Pour une réappropriation des cultures ancestrales : Cela prend du temps à expliquer. C'est long, de changer à nouveau les mentalités. Le chemin de l'éducation est long. Cela peut prendre dix jours, dix mois ou dix ans. Or, en coupant un arbre, on devient rapidement riche, du jour au lendemain. Mais le problème des arbres inclut celui de l'eau. Les arbres permettent de sauver l'eau : sans arbres, l'eau disparaît. Sans arbre l'eau ne fait que se répandre, augmente le risque d'inondation et d'érosion des sols? la monoculture affectant, et jusqu'aux habitations. Je ne cesse de constater dans mon pays le changement d'état d'esprit provoqué par le business de la mondialisation.

Nos maisons en bois, naturelles, sont précisément conçues pour protéger de l'eau, durant la mousson, et des tremblements de terre aussi, avec un bois très solide. Maintenant, le bois est remplacé par du béton. Le statut social qui était associé au bois a changé lui aussi : à l'époque de mes grands-parents, avoir une maison en bois signifiait un statut social important. aujourd'hui, c'est le béton qui prime. Et l'économie organise tout. [...]
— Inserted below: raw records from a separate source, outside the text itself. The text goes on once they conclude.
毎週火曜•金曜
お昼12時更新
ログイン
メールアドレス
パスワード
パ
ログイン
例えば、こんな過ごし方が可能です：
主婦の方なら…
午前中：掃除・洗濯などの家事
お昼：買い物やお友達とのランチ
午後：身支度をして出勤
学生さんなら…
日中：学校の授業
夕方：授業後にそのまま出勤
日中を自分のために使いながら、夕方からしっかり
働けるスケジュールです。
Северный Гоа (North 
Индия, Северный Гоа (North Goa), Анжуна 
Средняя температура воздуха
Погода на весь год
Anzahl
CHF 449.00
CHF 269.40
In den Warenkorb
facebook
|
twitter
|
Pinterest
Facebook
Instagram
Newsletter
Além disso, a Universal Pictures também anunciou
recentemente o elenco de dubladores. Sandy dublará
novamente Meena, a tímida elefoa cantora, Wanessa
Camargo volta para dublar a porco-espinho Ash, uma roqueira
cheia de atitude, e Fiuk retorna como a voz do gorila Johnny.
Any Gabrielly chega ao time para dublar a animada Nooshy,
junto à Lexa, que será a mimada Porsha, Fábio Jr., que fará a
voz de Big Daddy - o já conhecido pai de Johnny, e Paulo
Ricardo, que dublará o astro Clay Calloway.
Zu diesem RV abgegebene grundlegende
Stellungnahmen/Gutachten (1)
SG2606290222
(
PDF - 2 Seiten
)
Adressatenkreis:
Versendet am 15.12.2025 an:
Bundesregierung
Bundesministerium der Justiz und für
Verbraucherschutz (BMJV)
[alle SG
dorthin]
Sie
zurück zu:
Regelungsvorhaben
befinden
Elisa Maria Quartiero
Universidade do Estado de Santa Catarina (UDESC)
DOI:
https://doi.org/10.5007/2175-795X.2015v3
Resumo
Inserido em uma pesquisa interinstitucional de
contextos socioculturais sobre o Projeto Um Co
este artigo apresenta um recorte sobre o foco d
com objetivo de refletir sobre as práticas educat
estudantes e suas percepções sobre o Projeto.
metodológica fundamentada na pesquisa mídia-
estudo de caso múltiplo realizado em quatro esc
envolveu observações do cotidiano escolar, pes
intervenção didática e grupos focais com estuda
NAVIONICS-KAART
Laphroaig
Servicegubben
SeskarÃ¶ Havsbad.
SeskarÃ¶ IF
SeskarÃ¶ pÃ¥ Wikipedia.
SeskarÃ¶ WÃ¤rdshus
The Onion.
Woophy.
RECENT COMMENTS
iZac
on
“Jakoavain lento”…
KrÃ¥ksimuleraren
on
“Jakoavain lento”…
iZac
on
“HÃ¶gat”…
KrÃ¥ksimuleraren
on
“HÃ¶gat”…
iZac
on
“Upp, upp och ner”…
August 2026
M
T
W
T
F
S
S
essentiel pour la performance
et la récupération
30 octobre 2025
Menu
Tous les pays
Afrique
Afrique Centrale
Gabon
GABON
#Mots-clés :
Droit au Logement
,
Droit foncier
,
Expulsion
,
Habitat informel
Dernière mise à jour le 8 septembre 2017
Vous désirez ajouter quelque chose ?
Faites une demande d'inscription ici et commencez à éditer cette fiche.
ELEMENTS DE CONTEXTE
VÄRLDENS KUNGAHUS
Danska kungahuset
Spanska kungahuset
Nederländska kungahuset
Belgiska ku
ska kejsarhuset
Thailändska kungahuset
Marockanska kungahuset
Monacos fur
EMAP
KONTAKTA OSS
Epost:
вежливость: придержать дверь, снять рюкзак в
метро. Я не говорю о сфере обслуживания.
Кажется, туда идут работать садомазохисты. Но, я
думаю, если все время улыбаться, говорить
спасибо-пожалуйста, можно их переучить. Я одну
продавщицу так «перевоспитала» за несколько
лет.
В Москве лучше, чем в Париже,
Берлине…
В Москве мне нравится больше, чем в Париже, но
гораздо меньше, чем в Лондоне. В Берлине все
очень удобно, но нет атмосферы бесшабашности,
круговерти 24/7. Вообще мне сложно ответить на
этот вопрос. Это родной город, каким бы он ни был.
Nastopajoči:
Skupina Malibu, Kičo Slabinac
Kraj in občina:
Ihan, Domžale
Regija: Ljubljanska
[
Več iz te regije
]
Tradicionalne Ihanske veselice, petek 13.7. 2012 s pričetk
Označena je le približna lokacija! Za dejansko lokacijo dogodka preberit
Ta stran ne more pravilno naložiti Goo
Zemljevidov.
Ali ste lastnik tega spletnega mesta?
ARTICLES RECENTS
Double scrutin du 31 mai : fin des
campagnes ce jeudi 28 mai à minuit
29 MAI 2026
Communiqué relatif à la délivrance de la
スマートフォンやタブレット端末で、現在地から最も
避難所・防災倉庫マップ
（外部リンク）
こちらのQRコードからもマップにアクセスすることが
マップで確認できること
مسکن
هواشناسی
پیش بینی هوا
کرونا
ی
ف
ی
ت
Or, le bois était important pour les croyances, pour notre spiritualité : notre rapport aux arbres et au bois est très fort, dans le syncrétisme. On n'utilise pas n'importe quel bois pour faire une maison, chacun a une spécificité. Par exemple, les sculptures en bois des soubassements sont censées protéger les maisons des esprits malfaisants, et des figurines en bois sont positionnées à différents endroits pour accueillir les visiteurs. Les meubles en teck sont très prisés, et les masques en bois sculpté sont importants dans les rites et le théâtre.